_Task item:_ Among the lines of data below, reproduce only those from the one with "полипропилен 200 г/м2" through the one with "для широкого спектру духових і стру", exactly as they stand, both ends included.

---- Exercise data

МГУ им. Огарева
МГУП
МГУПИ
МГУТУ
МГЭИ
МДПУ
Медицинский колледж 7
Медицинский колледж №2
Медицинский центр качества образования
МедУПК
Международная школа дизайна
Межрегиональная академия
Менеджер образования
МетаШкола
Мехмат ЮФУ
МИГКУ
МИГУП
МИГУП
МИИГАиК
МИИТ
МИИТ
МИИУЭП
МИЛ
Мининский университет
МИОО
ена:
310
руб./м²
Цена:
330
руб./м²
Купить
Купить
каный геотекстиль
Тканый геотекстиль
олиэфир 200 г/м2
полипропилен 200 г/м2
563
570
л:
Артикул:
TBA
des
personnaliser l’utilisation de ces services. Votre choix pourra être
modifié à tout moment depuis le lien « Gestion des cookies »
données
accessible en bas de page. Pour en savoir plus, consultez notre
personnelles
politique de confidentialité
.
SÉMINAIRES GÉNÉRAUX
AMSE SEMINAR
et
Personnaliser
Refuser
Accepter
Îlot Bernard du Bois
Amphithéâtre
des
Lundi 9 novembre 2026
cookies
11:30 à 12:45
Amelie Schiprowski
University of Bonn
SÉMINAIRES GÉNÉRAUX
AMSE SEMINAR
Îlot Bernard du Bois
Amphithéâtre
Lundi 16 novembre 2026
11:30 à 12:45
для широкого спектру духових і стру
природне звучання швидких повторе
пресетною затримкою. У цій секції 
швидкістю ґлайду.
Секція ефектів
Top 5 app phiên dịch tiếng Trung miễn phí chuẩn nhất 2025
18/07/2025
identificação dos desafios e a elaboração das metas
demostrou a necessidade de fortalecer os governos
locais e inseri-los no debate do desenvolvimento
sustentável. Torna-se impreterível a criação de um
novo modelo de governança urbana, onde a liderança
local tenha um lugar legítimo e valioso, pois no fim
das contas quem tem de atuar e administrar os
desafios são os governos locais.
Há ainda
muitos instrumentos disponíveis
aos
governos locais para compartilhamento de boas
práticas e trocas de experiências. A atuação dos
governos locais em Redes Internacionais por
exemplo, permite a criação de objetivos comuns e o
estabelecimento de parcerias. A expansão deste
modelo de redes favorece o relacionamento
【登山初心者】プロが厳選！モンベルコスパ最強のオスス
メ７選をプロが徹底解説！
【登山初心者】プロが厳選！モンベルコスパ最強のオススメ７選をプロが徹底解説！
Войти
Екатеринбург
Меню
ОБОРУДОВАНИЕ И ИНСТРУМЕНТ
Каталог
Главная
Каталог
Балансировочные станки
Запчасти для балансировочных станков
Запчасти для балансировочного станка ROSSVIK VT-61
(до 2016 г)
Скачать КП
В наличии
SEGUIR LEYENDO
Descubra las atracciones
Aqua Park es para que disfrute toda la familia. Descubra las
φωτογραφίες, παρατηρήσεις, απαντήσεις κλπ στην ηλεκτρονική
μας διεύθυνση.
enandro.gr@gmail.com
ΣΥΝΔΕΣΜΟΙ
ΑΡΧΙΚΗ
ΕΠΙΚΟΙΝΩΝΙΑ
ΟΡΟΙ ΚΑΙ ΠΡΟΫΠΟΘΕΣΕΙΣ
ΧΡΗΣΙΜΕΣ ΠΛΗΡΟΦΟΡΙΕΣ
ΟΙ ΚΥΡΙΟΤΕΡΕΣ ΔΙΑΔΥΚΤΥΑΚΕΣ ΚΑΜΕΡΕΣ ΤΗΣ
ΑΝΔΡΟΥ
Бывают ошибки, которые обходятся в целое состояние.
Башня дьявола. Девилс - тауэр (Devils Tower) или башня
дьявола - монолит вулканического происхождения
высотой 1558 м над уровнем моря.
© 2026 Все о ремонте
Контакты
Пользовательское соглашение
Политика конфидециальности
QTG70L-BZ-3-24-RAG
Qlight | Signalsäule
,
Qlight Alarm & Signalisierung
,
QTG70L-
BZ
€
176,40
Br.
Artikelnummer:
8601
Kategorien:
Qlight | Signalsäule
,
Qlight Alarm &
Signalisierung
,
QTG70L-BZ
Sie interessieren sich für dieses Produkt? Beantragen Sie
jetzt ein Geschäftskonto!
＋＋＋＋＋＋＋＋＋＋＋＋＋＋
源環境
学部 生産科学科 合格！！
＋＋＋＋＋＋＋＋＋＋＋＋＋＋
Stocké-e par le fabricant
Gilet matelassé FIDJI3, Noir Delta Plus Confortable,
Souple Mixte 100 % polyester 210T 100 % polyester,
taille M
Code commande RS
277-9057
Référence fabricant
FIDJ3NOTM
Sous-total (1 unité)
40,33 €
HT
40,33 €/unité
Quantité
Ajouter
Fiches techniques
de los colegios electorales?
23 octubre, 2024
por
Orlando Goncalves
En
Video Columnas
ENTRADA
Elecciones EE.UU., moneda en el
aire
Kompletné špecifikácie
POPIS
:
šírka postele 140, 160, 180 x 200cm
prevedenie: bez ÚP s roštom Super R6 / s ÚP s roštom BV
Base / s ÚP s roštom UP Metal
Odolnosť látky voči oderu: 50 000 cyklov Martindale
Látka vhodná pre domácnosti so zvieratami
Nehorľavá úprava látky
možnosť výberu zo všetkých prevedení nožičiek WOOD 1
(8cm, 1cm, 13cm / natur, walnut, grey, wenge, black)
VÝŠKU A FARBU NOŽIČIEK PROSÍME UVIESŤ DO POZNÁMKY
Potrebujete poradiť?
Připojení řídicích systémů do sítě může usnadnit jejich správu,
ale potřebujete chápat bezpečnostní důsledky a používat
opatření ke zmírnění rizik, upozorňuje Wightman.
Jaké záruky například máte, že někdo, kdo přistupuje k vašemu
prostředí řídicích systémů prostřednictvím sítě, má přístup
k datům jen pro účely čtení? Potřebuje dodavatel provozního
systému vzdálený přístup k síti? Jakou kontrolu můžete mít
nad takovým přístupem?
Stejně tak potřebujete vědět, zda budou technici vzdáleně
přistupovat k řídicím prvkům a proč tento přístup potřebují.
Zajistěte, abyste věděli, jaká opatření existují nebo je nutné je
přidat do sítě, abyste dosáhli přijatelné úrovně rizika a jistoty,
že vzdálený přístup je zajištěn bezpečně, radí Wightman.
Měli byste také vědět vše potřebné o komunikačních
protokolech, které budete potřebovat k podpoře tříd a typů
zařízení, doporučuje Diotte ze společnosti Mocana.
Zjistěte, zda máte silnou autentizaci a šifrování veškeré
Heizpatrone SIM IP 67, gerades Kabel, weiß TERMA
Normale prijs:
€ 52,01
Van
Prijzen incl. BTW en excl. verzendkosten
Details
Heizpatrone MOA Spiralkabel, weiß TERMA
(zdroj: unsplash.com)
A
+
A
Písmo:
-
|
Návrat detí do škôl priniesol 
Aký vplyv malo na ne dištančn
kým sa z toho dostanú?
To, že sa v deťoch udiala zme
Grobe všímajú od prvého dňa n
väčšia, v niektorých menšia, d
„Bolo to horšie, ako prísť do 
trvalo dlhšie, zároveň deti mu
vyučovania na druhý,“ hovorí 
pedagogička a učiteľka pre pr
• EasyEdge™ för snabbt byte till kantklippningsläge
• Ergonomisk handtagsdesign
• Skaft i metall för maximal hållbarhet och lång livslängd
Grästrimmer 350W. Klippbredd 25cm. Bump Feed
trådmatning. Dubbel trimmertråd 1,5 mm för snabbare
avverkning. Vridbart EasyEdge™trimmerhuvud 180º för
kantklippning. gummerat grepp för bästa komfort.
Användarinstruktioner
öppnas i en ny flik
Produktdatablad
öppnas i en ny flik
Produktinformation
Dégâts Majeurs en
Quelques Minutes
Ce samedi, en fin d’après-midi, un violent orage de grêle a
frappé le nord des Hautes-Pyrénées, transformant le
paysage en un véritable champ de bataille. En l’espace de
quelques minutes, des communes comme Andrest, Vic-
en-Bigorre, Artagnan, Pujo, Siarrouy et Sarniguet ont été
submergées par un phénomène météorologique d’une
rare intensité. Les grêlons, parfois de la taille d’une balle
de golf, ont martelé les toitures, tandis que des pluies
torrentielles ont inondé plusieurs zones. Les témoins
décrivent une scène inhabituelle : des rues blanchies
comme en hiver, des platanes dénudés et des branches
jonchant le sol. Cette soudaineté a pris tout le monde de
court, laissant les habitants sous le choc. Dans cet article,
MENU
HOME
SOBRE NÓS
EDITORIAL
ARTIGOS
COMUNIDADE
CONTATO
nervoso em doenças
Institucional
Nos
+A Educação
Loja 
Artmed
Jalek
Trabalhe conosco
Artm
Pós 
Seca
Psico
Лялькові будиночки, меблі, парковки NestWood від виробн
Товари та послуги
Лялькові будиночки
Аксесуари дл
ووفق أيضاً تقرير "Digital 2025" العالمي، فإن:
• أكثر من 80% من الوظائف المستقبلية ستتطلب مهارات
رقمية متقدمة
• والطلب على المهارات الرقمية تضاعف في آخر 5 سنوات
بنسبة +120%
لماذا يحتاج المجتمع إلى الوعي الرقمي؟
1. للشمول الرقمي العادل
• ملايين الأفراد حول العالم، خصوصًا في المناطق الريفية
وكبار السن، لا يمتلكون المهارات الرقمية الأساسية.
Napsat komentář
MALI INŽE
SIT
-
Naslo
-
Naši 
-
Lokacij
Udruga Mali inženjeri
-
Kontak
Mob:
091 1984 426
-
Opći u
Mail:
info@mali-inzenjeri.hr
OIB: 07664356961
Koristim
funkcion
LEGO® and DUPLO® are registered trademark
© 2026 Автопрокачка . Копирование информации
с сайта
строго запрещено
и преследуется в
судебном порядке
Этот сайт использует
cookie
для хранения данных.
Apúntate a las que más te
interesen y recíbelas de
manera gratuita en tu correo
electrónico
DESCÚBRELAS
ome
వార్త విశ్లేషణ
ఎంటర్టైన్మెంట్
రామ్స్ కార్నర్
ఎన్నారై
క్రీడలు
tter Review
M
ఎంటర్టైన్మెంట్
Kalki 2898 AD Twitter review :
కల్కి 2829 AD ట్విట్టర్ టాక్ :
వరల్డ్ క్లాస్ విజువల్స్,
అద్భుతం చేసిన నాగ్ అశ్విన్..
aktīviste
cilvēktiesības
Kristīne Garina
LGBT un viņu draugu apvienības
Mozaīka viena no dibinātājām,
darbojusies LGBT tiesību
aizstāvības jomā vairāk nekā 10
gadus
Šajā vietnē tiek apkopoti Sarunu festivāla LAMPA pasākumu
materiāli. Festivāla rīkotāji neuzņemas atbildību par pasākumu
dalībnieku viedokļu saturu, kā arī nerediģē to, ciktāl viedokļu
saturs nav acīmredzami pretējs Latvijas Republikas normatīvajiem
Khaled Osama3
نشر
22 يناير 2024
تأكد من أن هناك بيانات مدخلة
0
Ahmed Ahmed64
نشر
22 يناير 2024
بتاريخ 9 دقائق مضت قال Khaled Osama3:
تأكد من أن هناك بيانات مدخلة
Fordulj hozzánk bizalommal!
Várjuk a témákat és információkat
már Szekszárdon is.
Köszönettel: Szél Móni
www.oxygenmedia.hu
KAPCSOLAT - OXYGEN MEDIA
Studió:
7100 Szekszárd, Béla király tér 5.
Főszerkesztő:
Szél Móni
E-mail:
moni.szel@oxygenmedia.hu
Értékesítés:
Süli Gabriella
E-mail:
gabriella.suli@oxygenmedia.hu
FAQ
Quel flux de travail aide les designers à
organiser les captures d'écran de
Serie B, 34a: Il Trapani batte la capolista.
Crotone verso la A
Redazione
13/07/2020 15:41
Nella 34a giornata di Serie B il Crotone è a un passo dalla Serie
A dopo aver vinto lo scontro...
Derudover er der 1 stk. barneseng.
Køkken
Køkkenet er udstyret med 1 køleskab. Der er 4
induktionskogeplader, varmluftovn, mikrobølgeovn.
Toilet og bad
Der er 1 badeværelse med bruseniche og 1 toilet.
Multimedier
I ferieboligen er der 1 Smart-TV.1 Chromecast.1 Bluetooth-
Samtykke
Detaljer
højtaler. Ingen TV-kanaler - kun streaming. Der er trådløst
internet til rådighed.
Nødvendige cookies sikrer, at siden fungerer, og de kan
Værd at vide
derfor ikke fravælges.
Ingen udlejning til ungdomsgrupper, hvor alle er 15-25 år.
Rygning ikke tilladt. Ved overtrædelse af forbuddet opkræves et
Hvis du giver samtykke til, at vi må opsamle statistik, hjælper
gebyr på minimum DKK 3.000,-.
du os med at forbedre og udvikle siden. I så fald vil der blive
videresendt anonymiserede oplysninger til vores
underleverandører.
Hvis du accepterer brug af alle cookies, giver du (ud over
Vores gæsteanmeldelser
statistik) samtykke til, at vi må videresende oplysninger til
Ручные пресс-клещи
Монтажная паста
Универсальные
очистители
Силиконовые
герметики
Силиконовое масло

--------

_Exercise answer:_
полипропилен 200 г/м2
563
570
л:
Артикул:
TBA
des
personnaliser l’utilisation de ces services. Votre choix pourra être
modifié à tout moment depuis le lien « Gestion des cookies »
données
accessible en bas de page. Pour en savoir plus, consultez notre
personnelles
politique de confidentialité
.
SÉMINAIRES GÉNÉRAUX
AMSE SEMINAR
et
Personnaliser
Refuser
Accepter
Îlot Bernard du Bois
Amphithéâtre
des
Lundi 9 novembre 2026
cookies
11:30 à 12:45
Amelie Schiprowski
University of Bonn
SÉMINAIRES GÉNÉRAUX
AMSE SEMINAR
Îlot Bernard du Bois
Amphithéâtre
Lundi 16 novembre 2026
11:30 à 12:45
для широкого спектру духових і стру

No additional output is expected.